(After-meal blood sugar)
Unfortunately as humans age blood
sugar tends to rise: people don’t have to be diabetics to suffer from health
consequences of high blood sugar. Moreover, after a meal, one’s blood sugar
(whether a person is diabetic or NOT) spikes and the result is the production
of byproducts called “advanced glycation end products” (AGEs), that damage
cells, tissues and organs. They also trigger inflammation and oxidation, generating
a viscious cycle.
What is glycation exactly? As a
reference, the browning that takes place when foods are cooked at high
temperatures is the result of sugar-related molecular change: the same happens
inside our bodies every day due to chemical reactions when a sugar and an amino
acid (protein) reacts together. Put simply, the structure of normal proteins
becomes warped.
So, first hint: this is why you
should never combine carbs with proteins when eating. They require two
completely different digestive process, chemical reactions that shouldn’t be
combined. Otherwise you just mess it all up (and then complain feeling lazy and
heavy). The byproducts of this chemical reaction are called AGEs and they
damage the body’s DNA, deactivate enzymes, induce apoptosis (programmed cell
death), inflammation, oxidative stress, nerve-cell damage, high cholesterol,
reduce vascular health, therefore increasing aging itself: blocking them
directly leads to an extension of human life expectancy.

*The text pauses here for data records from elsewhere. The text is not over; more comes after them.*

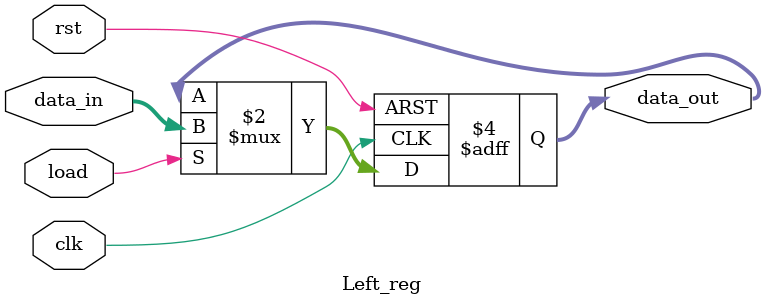
<source format=v>
`timescale 1ns/100ps

module Left_reg(
    input clk, rst, load,
    input [31:0] data_in,
    output reg [31:0] data_out
);

always @(posedge clk or posedge rst) begin
    if (rst)
        data_out <= 0;
    else if (load)
        data_out <= data_in;  // load new value
end
endmodule
</source>
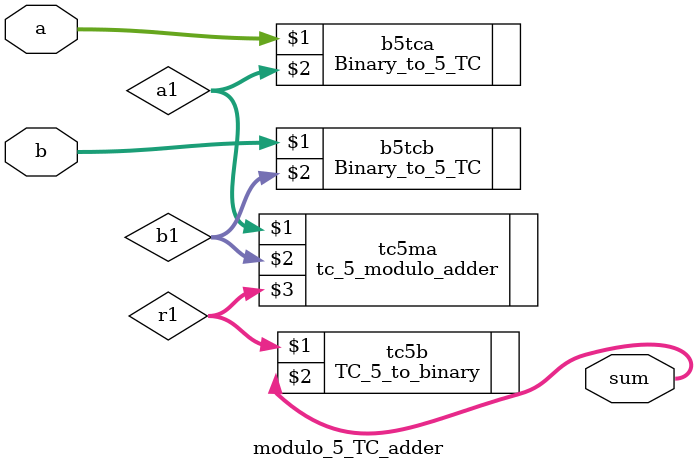
<source format=v>
`timescale 1ns / 1ps
module modulo_5_TC_adder(a,b,sum);
    input [2:0]a,b;
    output [2:0]sum;
    wire [4:1]a1,b1,r1;
    Binary_to_5_TC b5tca(a,a1);
    Binary_to_5_TC b5tcb(b,b1);
    tc_5_modulo_adder tc5ma(a1,b1,r1);
    TC_5_to_binary tc5b(r1,sum);
endmodule

</source>
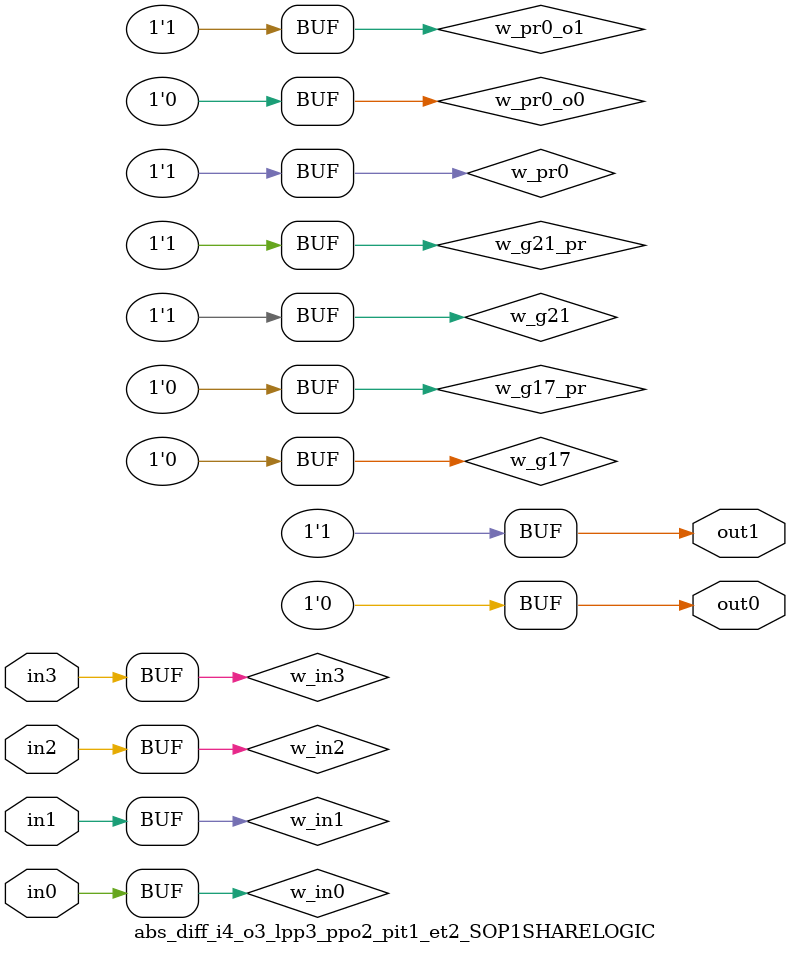
<source format=v>
module abs_diff_i4_o3_lpp3_ppo2_pit1_et2_SOP1SHARELOGIC (in0, in1, in2, in3, out0, out1);
// declaring inputs
input in0,  in1,  in2,  in3;
// declaring outputs
output out0,  out1;
// JSON model input
wire w_in3, w_in2, w_in1, w_in0;
// JSON model output
wire w_g17, w_g21;
//json model
wire w_g17_pr, w_g21_pr, w_pr0_o0, w_pr0_o1, w_pr0;
// JSON model input assign
assign w_in3 = in3;
assign w_in2 = in2;
assign w_in1 = in1;
assign w_in0 = in0;

//json model assigns (approximated Shared/XPAT part)
//assign literals to products
assign w_pr0 = 1;
//if a product has literals and if the product is being "activated" for that output
assign w_pr0_o0 = w_pr0 & 0;
assign w_pr0_o1 = w_pr0 & 1;
//compose an output with corresponding products (OR)
assign w_g17 = w_pr0_o0;
assign w_g21 = w_pr0_o1;
//if an output has products and if it is part of the JSON model
assign w_g17_pr = w_g17 & 0;
assign w_g21_pr = w_g21 & 1;
// output assigns
assign out0 = w_g17_pr;
assign out1 = w_g21_pr;
endmodule
</source>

With advancing age even normal
blood sugar levels trigger AGEs.
Having said all the above, the
question is: what are our defenses? One is vitamin B1, also called Thiamine. It
prevents glycation molecules from becoming fully formed in the first place. It
would sound like the perfect solution but there’s a problem: it’s water
soluble. It has difficulties penetrating the lipid molecules of cell membranes.
We could increase the intake of it but wouldn’t do any good, because it’d get
excreted in the urine. The real solution is: Benfothiamine, a FAT-soluble
derivative of thiamine (vit. B1), that boosts thiamine levels (from 20% to 40%
higher), inhibiting the AGEs. It has an extremely safe record and slows all the
chronic disease and aging effects of glycation both in nondiabetics and diabetics.
Just two words on other benefits:
reverses the pathways and memory
loss of Alzheimer’s
defense against sugar-induced
vision loss
protects against cardiovascular
damage
inhibits sugar-related kidney
disease
reduce neuronal dysfunction
My second hint is: stay away from
pure sugar. Controlling much more what you eat during a meal is enough to
prevent above damages (unless in elderly age or with high blood sugar levels
already), without supplementing. Walk for half an hour after each meal (it’s
enough only if the meal is balanced, as said).
Remember the three poisons:
tobacco, alcohol, sugar. EQUALLY harmful.